Огарков всплеснул руками.

— Что ты плетешь, Яков Вилимович?! До генерал-фельтцейхмейстера дожил, ученый человек, многие искусства превзошел, день и ночь книги грызешь, а простых вещей не понимаешь. Давай я тебе напомню. Помнишь, как в Голландии на Ост-Индском дворе ты по приказу государеву купил морского зверя дохлого, именуемого коркодил?

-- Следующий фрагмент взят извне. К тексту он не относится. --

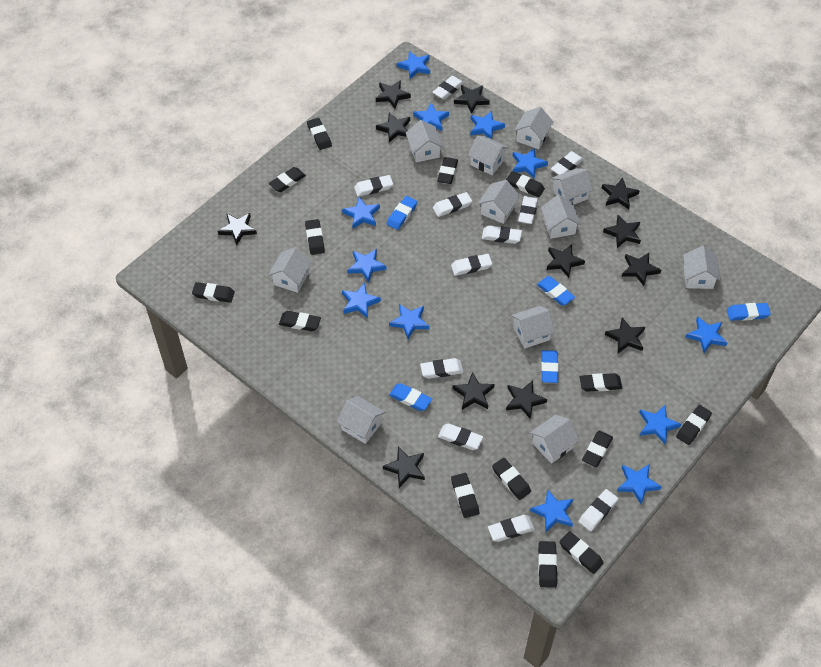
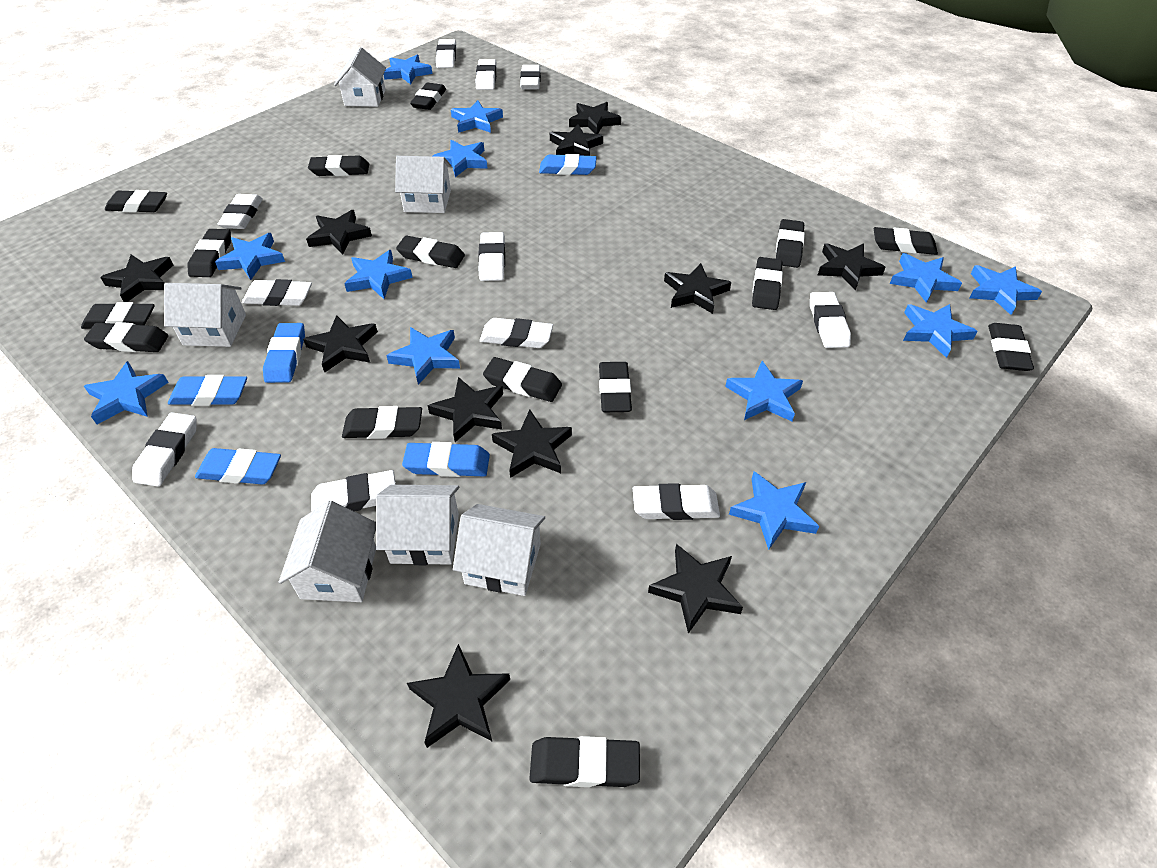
black eraser: 14 -> 15
black star: 12 -> 11
white house: 11 -> 6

И еще чудо морское, тоже дохлое, сверт-фиш, по-нашему меч-рыба или рыба-шпага. У ней нос такой длиннющий! Плачено за те кунштуки сто шестьдесят пять ефимков. Был послан с теми чудами морскими в Рассею солдат, который всю дорогу по многу раз в день их нюхал — боялся, чтоб не протухли. Почему такой ехидный сверт-фиш не мог, скажем, совершить нападение на российский флейт и его пробуравить? И еще скажи, Яков, не ты ль мне давал читать книгу, англицкую али голландскую, где есть гравюра морского чудища восьминога, именуемого также кракеном. Как тот восьминог не только корабль, целую эскадру жрет, как на той гравюре изображено.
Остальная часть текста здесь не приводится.